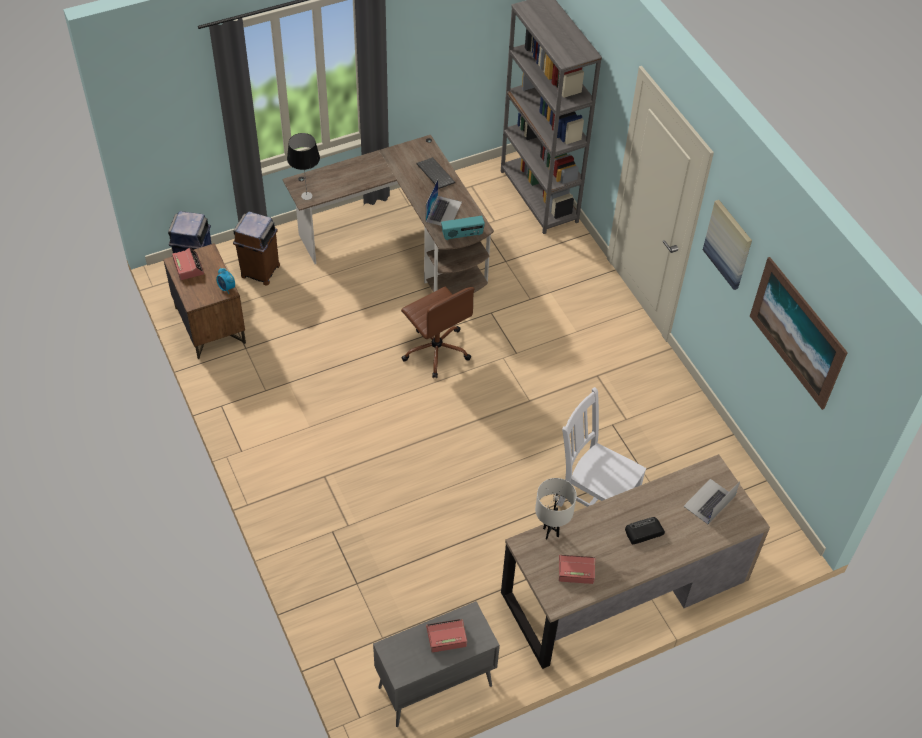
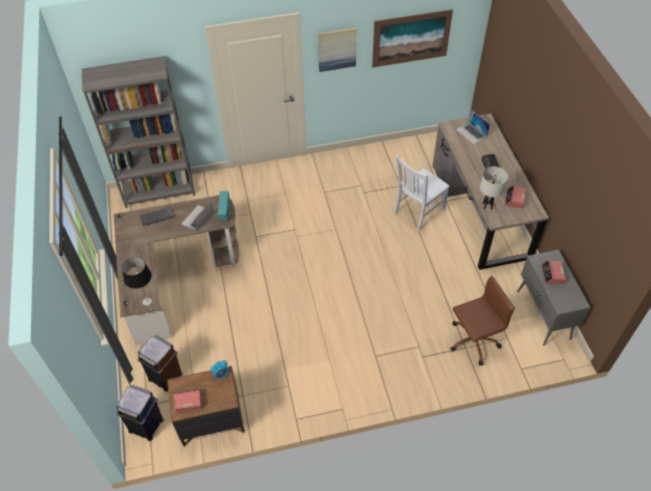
camera: 75 degrees left, 0 degrees up
(436, 350) = (280, 272): brown office chair -> brown office chair (472, 341)
(443, 211) = (197, 218): laptop -> laptop turned 90 degrees counterclockwise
········
> **Assignment**: Count the lines in the data that contain the string "degrees", and give nothing but that number.

> **Solution**: 2